I get that the market has historically gone up, average returns, etc.
Read also: Investing 101 for Millennials
None of that is guaranteed. It’s just not. People always seem to forget that you can lose money investing just as quickly as you can make it.
When you go after your debt, you’re keeping future interest in your pocket. It’s actually guaranteed. Pretty cool.
Would you borrow money at 5% to attempt a 7% return?
I don’t really have much to say on this one, other than I love it when I see readers use it in defending their debt payoff strategy. I’m yet to see an honest “Well yes, I would try to do that.”
It flips the argument on its head in a really interesting way to: “Would you take this much risk for this small of a return?”
Don’t worry real estate investors – this isn’t really for you
Every time this discussion comes up on Facebook or Twitter, there is always ONE real estate investor that comes in super hot with the leverage argument.
You won’t find any disagreement from me in regards to using leverage to produce a high cash on cash return. If you can use other people’s money to make a lot of money, by all means go for it.
I actually really like the idea of real estate investing, and wouldn’t be scared at all to take on $1,000,000+ of debt in a commercial investment someday (which is what I intend to do later down the road).

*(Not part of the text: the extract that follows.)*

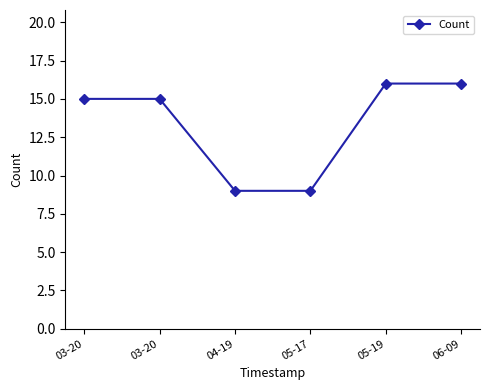

How many categories are shown in the chart?

6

But, it won’t be for anything as low as 2% returns.
I’m very fortunate to actually know someone successful in that industry, and there is a ton of money to be made there. It’s a completely different animal than personal finance, so I don’t really even consider it as relevant to the discussion honestly.
Ultimately – do you.
This wasn’t written to bash people that choose to invest. I promise. It’s more to defend the people that are working on their debt first.
They already get trashed so much for being “weird.” It’s probably pretty nice to hear that there’s someone out there (me) that thinks that they’re awesome for doing what they are doing.
If you want to invest first, you should. Prove me wrong over the next 30 years – I’ll be massively happy for you.